As we walked around Ban Baw village Kat told us about the methods they use to make the roofing for the huts and grind out the sticky rice as the women worked away hard beside him. There was definitely a bit more going on here than yesterday’s stop and we met the 1 local that was sent off to study and has come back to teach the local children.
The most fascinating sight was an 8 year old girl cracking open nuts with a machete much to the horror of the older ladies from another tour that had docked just before us. This is just something you wouldn’t see back in the UK and goes to highlight the void that exists in the world.
It was sad to see there were wrappers from the snacks we had given now scattered all around the place. We picked a few up as a gesture but still felt stupid for giving them in the first place, I’m not sure why Kat said we should. If you’re visiting here definitely don’t bring stuff to give, it would be much nicer if there was a way to donate and train more teachers.
Visiting Pak Ou Caves by the Mekong
Back onboard and it was once again time for a filling buffet style lunch. We really can’t fault the food with Mekong Smile and after a couple of helpings I felt like I was ready for an afternoon nap.
Kat soon informed us that we were closing in on the end destination of Luang Prabang fast but it would soon be time for our final stop of the day, Pak Ou caves.
Rounding a bend in the river an mighty limestone karst reared in the distance, this was home to the famous caves. There’s Tham Ting (lower cave) and the Tham Theung (upper cave) hidden inside the rock and each contain hundreds of Buddha images in different positions carefully laid out over several levels.
It’s a very impressive sight, we had around 40 minutes to explore both caves and it was quite a climb up the 300 plus steps to the upper cave in the hot sun. Some visitors were turning back half way up but we made it and entered the darkness to be greeted by many more wonderful glittering Buddha images.
Back onboard we sailed on for less than an hour to reach the ‘new pier’ a few kilometers outside Luang Prabang. If this was the new pier I’m not sure how bad the old one was because there was just a wooden plan onto some sand to scrabble over to reach the steps up to the road.
We waved goodbye to the crew, the captain and his excellent wife the cook and jumped into the waiting minivan. Mekong Smile provide this final bit of transport to drop you directly at your hotel in the total price, if you were on the public boat you would have to stump up for an overprices Tuk tuk.

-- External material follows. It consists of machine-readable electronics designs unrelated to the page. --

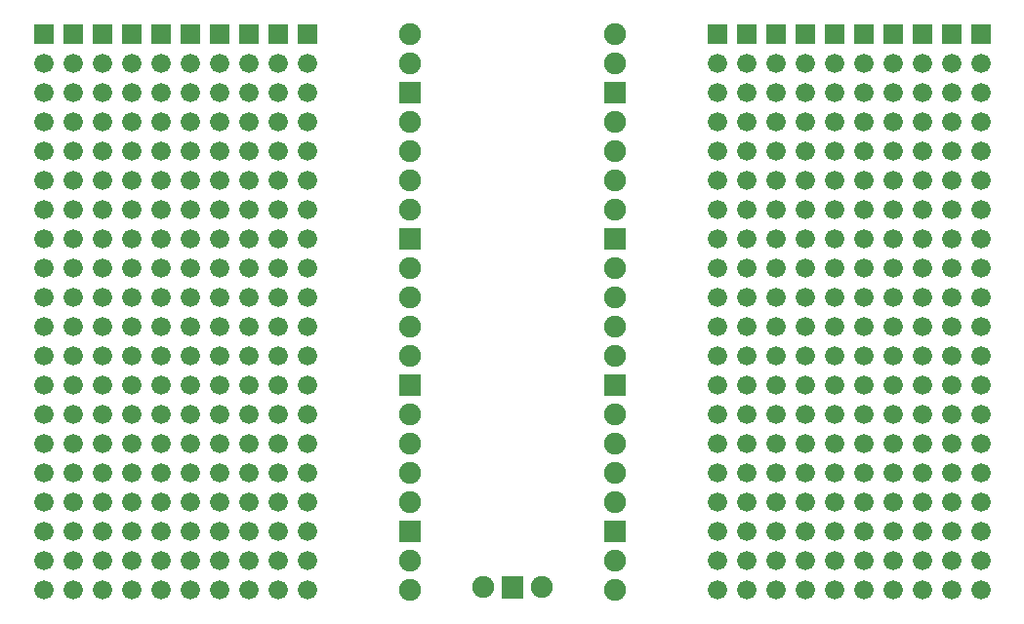
<source format=gbs>
G04 Layer: BottomSolderMaskLayer*
G04 EasyEDA v6.5.1, 2022-06-12 07:01:07*
G04 a67cddfb3fce44daa9051d46cbbcc19f,10*
G04 Gerber Generator version 0.2*
G04 Scale: 100 percent, Rotated: No, Reflected: No *
G04 Dimensions in inches *
G04 leading zeros omitted , absolute positions ,3 integer and 6 decimal *
%FSLAX36Y36*%
%MOIN*%

%ADD24C,0.0660*%
%ADD28C,0.0749*%

%LPD*%
D24*
G01*
X2200000Y450000D03*
G01*
X2200000Y550000D03*
G01*
X2200000Y650000D03*
G01*
X2200000Y750000D03*
G01*
X2200000Y850000D03*
G01*
X2200000Y950000D03*
G01*
X2200000Y1050000D03*
G01*
X2200000Y1150000D03*
G01*
X2200000Y1250000D03*
G01*
X2200000Y1350000D03*
G01*
X2200000Y1450000D03*
G01*
X2200000Y1550000D03*
G01*
X2200000Y1650000D03*
G01*
X2200000Y1750000D03*
G01*
X2200000Y1850000D03*
G01*
X2200000Y1950000D03*
G01*
X2200000Y2050000D03*
G01*
X2200000Y2150000D03*
G01*
X2200000Y2250000D03*
G36*
X2166999Y2316999D02*
G01*
X2166999Y2383000D01*
X2233000Y2383000D01*
X2233000Y2316999D01*
G37*
G01*
X2100000Y450000D03*
G01*
X2100000Y550000D03*
G01*
X2100000Y650000D03*
G01*
X2100000Y750000D03*
G01*
X2100000Y850000D03*
G01*
X2100000Y950000D03*
G01*
X2100000Y1050000D03*
G01*
X2100000Y1150000D03*
G01*
X2100000Y1250000D03*
G01*
X2100000Y1350000D03*
G01*
X2100000Y1450000D03*
G01*
X2100000Y1550000D03*
G01*
X2100000Y1650000D03*
G01*
X2100000Y1750000D03*
G01*
X2100000Y1850000D03*
G01*
X2100000Y1950000D03*
G01*
X2100000Y2050000D03*
G01*
X2100000Y2150000D03*
G01*
X2100000Y2250000D03*
G36*
X2066999Y2316999D02*
G01*
X2066999Y2383000D01*
X2133000Y2383000D01*
X2133000Y2316999D01*
G37*
G01*
X2000000Y450000D03*
G01*
X2000000Y550000D03*
G01*
X2000000Y650000D03*
G01*
X2000000Y750000D03*
G01*
X2000000Y850000D03*
G01*
X2000000Y950000D03*
G01*
X2000000Y1050000D03*
G01*
X2000000Y1150000D03*
G01*
X2000000Y1250000D03*
G01*
X2000000Y1350000D03*
G01*
X2000000Y1450000D03*
G01*
X2000000Y1550000D03*
G01*
X2000000Y1650000D03*
G01*
X2000000Y1750000D03*
G01*
X2000000Y1850000D03*
G01*
X2000000Y1950000D03*
G01*
X2000000Y2050000D03*
G01*
X2000000Y2150000D03*
G01*
X2000000Y2250000D03*
G36*
X1966999Y2316999D02*
G01*
X1966999Y2383000D01*
X2033000Y2383000D01*
X2033000Y2316999D01*
G37*
G01*
X1900000Y450000D03*
G01*
X1900000Y550000D03*
G01*
X1900000Y650000D03*
G01*
X1900000Y750000D03*
G01*
X1900000Y850000D03*
G01*
X1900000Y950000D03*
G01*
X1900000Y1050000D03*
G01*
X1900000Y1150000D03*
G01*
X1900000Y1250000D03*
G01*
X1900000Y1350000D03*
G01*
X1900000Y1450000D03*
G01*
X1900000Y1550000D03*
G01*
X1900000Y1650000D03*
G01*
X1900000Y1750000D03*
G01*
X1900000Y1850000D03*
G01*
X1900000Y1950000D03*
G01*
X1900000Y2050000D03*
G01*
X1900000Y2150000D03*
G01*
X1900000Y2250000D03*
G36*
X1866999Y2316999D02*
G01*
X1866999Y2383000D01*
X1933000Y2383000D01*
X1933000Y2316999D01*
G37*
G01*
X1800000Y450000D03*
G01*
X1800000Y550000D03*
G01*
X1800000Y650000D03*
G01*
X1800000Y750000D03*
G01*
X1800000Y850000D03*
G01*
X1800000Y950000D03*
G01*
X1800000Y1050000D03*
G01*
X1800000Y1150000D03*
G01*
X1800000Y1250000D03*
G01*
X1800000Y1350000D03*
G01*
X1800000Y1450000D03*
G01*
X1800000Y1550000D03*
G01*
X1800000Y1650000D03*
G01*
X1800000Y1750000D03*
G01*
X1800000Y1850000D03*
G01*
X1800000Y1950000D03*
G01*
X1800000Y2050000D03*
G01*
X1800000Y2150000D03*
G01*
X1800000Y2250000D03*
G36*
X1766999Y2316999D02*
G01*
X1766999Y2383000D01*
X1833000Y2383000D01*
X1833000Y2316999D01*
G37*
G01*
X1700000Y450000D03*
G01*
X1700000Y550000D03*
G01*
X1700000Y650000D03*
G01*
X1700000Y750000D03*
G01*
X1700000Y850000D03*
G01*
X1700000Y950000D03*
G01*
X1700000Y1050000D03*
G01*
X1700000Y1150000D03*
G01*
X1700000Y1250000D03*
G01*
X1700000Y1350000D03*
G01*
X1700000Y1450000D03*
G01*
X1700000Y1550000D03*
G01*
X1700000Y1650000D03*
G01*
X1700000Y1750000D03*
G01*
X1700000Y1850000D03*
G01*
X1700000Y1950000D03*
G01*
X1700000Y2050000D03*
G01*
X1700000Y2150000D03*
G01*
X1700000Y2250000D03*
G36*
X1666999Y2316999D02*
G01*
X1666999Y2383000D01*
X1733000Y2383000D01*
X1733000Y2316999D01*
G37*
G01*
X1600000Y450000D03*
G01*
X1600000Y550000D03*
G01*
X1600000Y650000D03*
G01*
X1600000Y750000D03*
G01*
X1600000Y850000D03*
G01*
X1600000Y950000D03*
G01*
X1600000Y1050000D03*
G01*
X1600000Y1150000D03*
G01*
X1600000Y1250000D03*
G01*
X1600000Y1350000D03*
G01*
X1600000Y1450000D03*
G01*
X1600000Y1550000D03*
G01*
X1600000Y1650000D03*
G01*
X1600000Y1750000D03*
G01*
X1600000Y1850000D03*
G01*
X1600000Y1950000D03*
G01*
X1600000Y2050000D03*
G01*
X1600000Y2150000D03*
G01*
X1600000Y2250000D03*
G36*
X1566999Y2316999D02*
G01*
X1566999Y2383000D01*
X1633000Y2383000D01*
X1633000Y2316999D01*
G37*
G01*
X1500000Y450000D03*
G01*
X1500000Y550000D03*
G01*
X1500000Y650000D03*
G01*
X1500000Y750000D03*
G01*
X1500000Y850000D03*
G01*
X1500000Y950000D03*
G01*
X1500000Y1050000D03*
G01*
X1500000Y1150000D03*
G01*
X1500000Y1250000D03*
G01*
X1500000Y1350000D03*
G01*
X1500000Y1450000D03*
G01*
X1500000Y1550000D03*
G01*
X1500000Y1650000D03*
G01*
X1500000Y1750000D03*
G01*
X1500000Y1850000D03*
G01*
X1500000Y1950000D03*
G01*
X1500000Y2050000D03*
G01*
X1500000Y2150000D03*
G01*
X1500000Y2250000D03*
G36*
X1466999Y2316999D02*
G01*
X1466999Y2383000D01*
X1533000Y2383000D01*
X1533000Y2316999D01*
G37*
G01*
X1400000Y450000D03*
G01*
X1400000Y550000D03*
G01*
X1400000Y650000D03*
G01*
X1400000Y750000D03*
G01*
X1400000Y850000D03*
G01*
X1400000Y950000D03*
G01*
X1400000Y1050000D03*
G01*
X1400000Y1150000D03*
G01*
X1400000Y1250000D03*
G01*
X1400000Y1350000D03*
G01*
X1400000Y1450000D03*
G01*
X1400000Y1550000D03*
G01*
X1400000Y1650000D03*
G01*
X1400000Y1750000D03*
G01*
X1400000Y1850000D03*
G01*
X1400000Y1950000D03*
G01*
X1400000Y2050000D03*
G01*
X1400000Y2150000D03*
G01*
X1400000Y2250000D03*
G36*
X1366999Y2316999D02*
G01*
X1366999Y2383000D01*
X1433000Y2383000D01*
X1433000Y2316999D01*
G37*
G01*
X1300000Y450000D03*
G01*
X1300000Y550000D03*
G01*
X1300000Y650000D03*
G01*
X1300000Y750000D03*
G01*
X1300000Y850000D03*
G01*
X1300000Y950000D03*
G01*
X1300000Y1050000D03*
G01*
X1300000Y1150000D03*
G01*
X1300000Y1250000D03*
G01*
X1300000Y1350000D03*
G01*
X1300000Y1450000D03*
G01*
X1300000Y1550000D03*
G01*
X1300000Y1650000D03*
G01*
X1300000Y1750000D03*
G01*
X1300000Y1850000D03*
G01*
X1300000Y1950000D03*
G01*
X1300000Y2050000D03*
G01*
X1300000Y2150000D03*
G01*
X1300000Y2250000D03*
G36*
X1266999Y2316999D02*
G01*
X1266999Y2383000D01*
X1333000Y2383000D01*
X1333000Y2316999D01*
G37*
G01*
X3600000Y450000D03*
G01*
X3600000Y550000D03*
G01*
X3600000Y650000D03*
G01*
X3600000Y750000D03*
G01*
X3600000Y850000D03*
G01*
X3600000Y950000D03*
G01*
X3600000Y1050000D03*
G01*
X3600000Y1150000D03*
G01*
X3600000Y1250000D03*
G01*
X3600000Y1350000D03*
G01*
X3600000Y1450000D03*
G01*
X3600000Y1550000D03*
G01*
X3600000Y1650000D03*
G01*
X3600000Y1750000D03*
G01*
X3600000Y1850000D03*
G01*
X3600000Y1950000D03*
G01*
X3600000Y2050000D03*
G01*
X3600000Y2150000D03*
G01*
X3600000Y2250000D03*
G36*
X3566999Y2316999D02*
G01*
X3566999Y2383000D01*
X3633000Y2383000D01*
X3633000Y2316999D01*
G37*
G01*
X3700000Y450000D03*
G01*
X3700000Y550000D03*
G01*
X3700000Y650000D03*
G01*
X3700000Y750000D03*
G01*
X3700000Y850000D03*
G01*
X3700000Y950000D03*
G01*
X3700000Y1050000D03*
G01*
X3700000Y1150000D03*
G01*
X3700000Y1250000D03*
G01*
X3700000Y1350000D03*
G01*
X3700000Y1450000D03*
G01*
X3700000Y1550000D03*
G01*
X3700000Y1650000D03*
G01*
X3700000Y1750000D03*
G01*
X3700000Y1850000D03*
G01*
X3700000Y1950000D03*
G01*
X3700000Y2050000D03*
G01*
X3700000Y2150000D03*
G01*
X3700000Y2250000D03*
G36*
X3666999Y2316999D02*
G01*
X3666999Y2383000D01*
X3733000Y2383000D01*
X3733000Y2316999D01*
G37*
G01*
X3800000Y450000D03*
G01*
X3800000Y550000D03*
G01*
X3800000Y650000D03*
G01*
X3800000Y750000D03*
G01*
X3800000Y850000D03*
G01*
X3800000Y950000D03*
G01*
X3800000Y1050000D03*
G01*
X3800000Y1150000D03*
G01*
X3800000Y1250000D03*
G01*
X3800000Y1350000D03*
G01*
X3800000Y1450000D03*
G01*
X3800000Y1550000D03*
G01*
X3800000Y1650000D03*
G01*
X3800000Y1750000D03*
G01*
X3800000Y1850000D03*
G01*
X3800000Y1950000D03*
G01*
X3800000Y2050000D03*
G01*
X3800000Y2150000D03*
G01*
X3800000Y2250000D03*
G36*
X3766999Y2316999D02*
G01*
X3766999Y2383000D01*
X3833000Y2383000D01*
X3833000Y2316999D01*
G37*
G01*
X3900000Y450000D03*
G01*
X3900000Y550000D03*
G01*
X3900000Y650000D03*
G01*
X3900000Y750000D03*
G01*
X3900000Y850000D03*
G01*
X3900000Y950000D03*
G01*
X3900000Y1050000D03*
G01*
X3900000Y1150000D03*
G01*
X3900000Y1250000D03*
G01*
X3900000Y1350000D03*
G01*
X3900000Y1450000D03*
G01*
X3900000Y1550000D03*
G01*
X3900000Y1650000D03*
G01*
X3900000Y1750000D03*
G01*
X3900000Y1850000D03*
G01*
X3900000Y1950000D03*
G01*
X3900000Y2050000D03*
G01*
X3900000Y2150000D03*
G01*
X3900000Y2250000D03*
G36*
X3866999Y2316999D02*
G01*
X3866999Y2383000D01*
X3933000Y2383000D01*
X3933000Y2316999D01*
G37*
G01*
X4000000Y450000D03*
G01*
X4000000Y550000D03*
G01*
X4000000Y650000D03*
G01*
X4000000Y750000D03*
G01*
X4000000Y850000D03*
G01*
X4000000Y950000D03*
G01*
X4000000Y1050000D03*
G01*
X4000000Y1150000D03*
G01*
X4000000Y1250000D03*
G01*
X4000000Y1350000D03*
G01*
X4000000Y1450000D03*
G01*
X4000000Y1550000D03*
G01*
X4000000Y1650000D03*
G01*
X4000000Y1750000D03*
G01*
X4000000Y1850000D03*
G01*
X4000000Y1950000D03*
G01*
X4000000Y2050000D03*
G01*
X4000000Y2150000D03*
G01*
X4000000Y2250000D03*
G36*
X3966999Y2316999D02*
G01*
X3966999Y2383000D01*
X4033000Y2383000D01*
X4033000Y2316999D01*
G37*
G01*
X4100000Y450000D03*
G01*
X4100000Y550000D03*
G01*
X4100000Y650000D03*
G01*
X4100000Y750000D03*
G01*
X4100000Y850000D03*
G01*
X4100000Y950000D03*
G01*
X4100000Y1050000D03*
G01*
X4100000Y1150000D03*
G01*
X4100000Y1250000D03*
G01*
X4100000Y1350000D03*
G01*
X4100000Y1450000D03*
G01*
X4100000Y1550000D03*
G01*
X4100000Y1650000D03*
G01*
X4100000Y1750000D03*
G01*
X4100000Y1850000D03*
G01*
X4100000Y1950000D03*
G01*
X4100000Y2050000D03*
G01*
X4100000Y2150000D03*
G01*
X4100000Y2250000D03*
G36*
X4066999Y2316999D02*
G01*
X4066999Y2383000D01*
X4133000Y2383000D01*
X4133000Y2316999D01*
G37*
G01*
X4200000Y450000D03*
G01*
X4200000Y550000D03*
G01*
X4200000Y650000D03*
G01*
X4200000Y750000D03*
G01*
X4200000Y850000D03*
G01*
X4200000Y950000D03*
G01*
X4200000Y1050000D03*
G01*
X4200000Y1150000D03*
G01*
X4200000Y1250000D03*
G01*
X4200000Y1350000D03*
G01*
X4200000Y1450000D03*
G01*
X4200000Y1550000D03*
G01*
X4200000Y1650000D03*
G01*
X4200000Y1750000D03*
G01*
X4200000Y1850000D03*
G01*
X4200000Y1950000D03*
G01*
X4200000Y2050000D03*
G01*
X4200000Y2150000D03*
G01*
X4200000Y2250000D03*
G36*
X4166999Y2316999D02*
G01*
X4166999Y2383000D01*
X4233000Y2383000D01*
X4233000Y2316999D01*
G37*
G01*
X4300000Y450000D03*
G01*
X4300000Y550000D03*
G01*
X4300000Y650000D03*
G01*
X4300000Y750000D03*
G01*
X4300000Y850000D03*
G01*
X4300000Y950000D03*
G01*
X4300000Y1050000D03*
G01*
X4300000Y1150000D03*
G01*
X4300000Y1250000D03*
G01*
X4300000Y1350000D03*
G01*
X4300000Y1450000D03*
G01*
X4300000Y1550000D03*
G01*
X4300000Y1650000D03*
G01*
X4300000Y1750000D03*
G01*
X4300000Y1850000D03*
G01*
X4300000Y1950000D03*
G01*
X4300000Y2050000D03*
G01*
X4300000Y2150000D03*
G01*
X4300000Y2250000D03*
G36*
X4266999Y2316999D02*
G01*
X4266999Y2383000D01*
X4333000Y2383000D01*
X4333000Y2316999D01*
G37*
G01*
X4400000Y450000D03*
G01*
X4400000Y550000D03*
G01*
X4400000Y650000D03*
G01*
X4400000Y750000D03*
G01*
X4400000Y850000D03*
G01*
X4400000Y950000D03*
G01*
X4400000Y1050000D03*
G01*
X4400000Y1150000D03*
G01*
X4400000Y1250000D03*
G01*
X4400000Y1350000D03*
G01*
X4400000Y1450000D03*
G01*
X4400000Y1550000D03*
G01*
X4400000Y1650000D03*
G01*
X4400000Y1750000D03*
G01*
X4400000Y1850000D03*
G01*
X4400000Y1950000D03*
G01*
X4400000Y2050000D03*
G01*
X4400000Y2150000D03*
G01*
X4400000Y2250000D03*
G36*
X4366999Y2316999D02*
G01*
X4366999Y2383000D01*
X4433000Y2383000D01*
X4433000Y2316999D01*
G37*
G01*
X4500000Y450000D03*
G01*
X4500000Y550000D03*
G01*
X4500000Y650000D03*
G01*
X4500000Y750000D03*
G01*
X4500000Y850000D03*
G01*
X4500000Y950000D03*
G01*
X4500000Y1050000D03*
G01*
X4500000Y1150000D03*
G01*
X4500000Y1250000D03*
G01*
X4500000Y1350000D03*
G01*
X4500000Y1450000D03*
G01*
X4500000Y1550000D03*
G01*
X4500000Y1650000D03*
G01*
X4500000Y1750000D03*
G01*
X4500000Y1850000D03*
G01*
X4500000Y1950000D03*
G01*
X4500000Y2050000D03*
G01*
X4500000Y2150000D03*
G01*
X4500000Y2250000D03*
G36*
X4466999Y2316999D02*
G01*
X4466999Y2383000D01*
X4533000Y2383000D01*
X4533000Y2316999D01*
G37*
D28*
G01*
X2550000Y2350000D03*
G01*
X2550000Y2250000D03*
G36*
X2512500Y2112500D02*
G01*
X2512500Y2187500D01*
X2587500Y2187500D01*
X2587500Y2112500D01*
G37*
G01*
X2550000Y2050000D03*
G01*
X2550000Y1950000D03*
G01*
X2550000Y1850000D03*
G01*
X2550000Y1750000D03*
G36*
X2512500Y1612500D02*
G01*
X2512500Y1687500D01*
X2587500Y1687500D01*
X2587500Y1612500D01*
G37*
G01*
X2550000Y1550000D03*
G01*
X2550000Y1450000D03*
G01*
X2550000Y1350000D03*
G01*
X2550000Y1250000D03*
G36*
X2512500Y1112500D02*
G01*
X2512500Y1187500D01*
X2587500Y1187500D01*
X2587500Y1112500D01*
G37*
G01*
X2550000Y1050000D03*
G01*
X2550000Y950000D03*
G01*
X2550000Y850000D03*
G01*
X2550000Y750000D03*
G36*
X2512500Y612500D02*
G01*
X2512500Y687500D01*
X2587500Y687500D01*
X2587500Y612500D01*
G37*
G01*
X2550000Y550000D03*
G01*
X2550000Y450000D03*
G01*
X3250000Y450000D03*
G01*
X3250000Y550000D03*
G36*
X3212500Y612500D02*
G01*
X3212500Y687500D01*
X3287500Y687500D01*
X3287500Y612500D01*
G37*
G01*
X3250000Y750000D03*
G01*
X3250000Y850000D03*
G01*
X3250000Y950000D03*
G01*
X3250000Y1050000D03*
G36*
X3212500Y1112500D02*
G01*
X3212500Y1187500D01*
X3287500Y1187500D01*
X3287500Y1112500D01*
G37*
G01*
X3250000Y1250000D03*
G01*
X3250000Y1350000D03*
G01*
X3250000Y1450000D03*
G01*
X3250000Y1550000D03*
G36*
X3212500Y1612500D02*
G01*
X3212500Y1687500D01*
X3287500Y1687500D01*
X3287500Y1612500D01*
G37*
G01*
X3250000Y1750000D03*
G01*
X3250000Y1850000D03*
G01*
X3250000Y1950000D03*
G01*
X3250000Y2050000D03*
G36*
X3212500Y2112500D02*
G01*
X3212500Y2187500D01*
X3287500Y2187500D01*
X3287500Y2112500D01*
G37*
G01*
X3250000Y2250000D03*
G01*
X3250000Y2350000D03*
G01*
X2800000Y459059D03*
G36*
X2862500Y421599D02*
G01*
X2862500Y496500D01*
X2937500Y496500D01*
X2937500Y421599D01*
G37*
G01*
X3000000Y459059D03*
M02*

</source>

Is it worth getting the slow boat with Mekong Smile Cruises?
In short, yes. It of course depends on your budget but around a month into our trip this is the first thing that we really splurged on. We really enjoyed the space and comfort of the boat combined with the quality transport, food and accommodation included.
As mentioned in the Slow Boat Day 1 post, there are other cheaper ways to go but sometimes you have to weigh up if you are using the river just to get to the next place or if you want to really explore and enjoy it. If it’s the latter then consider taking a ‘posh’ slow boat.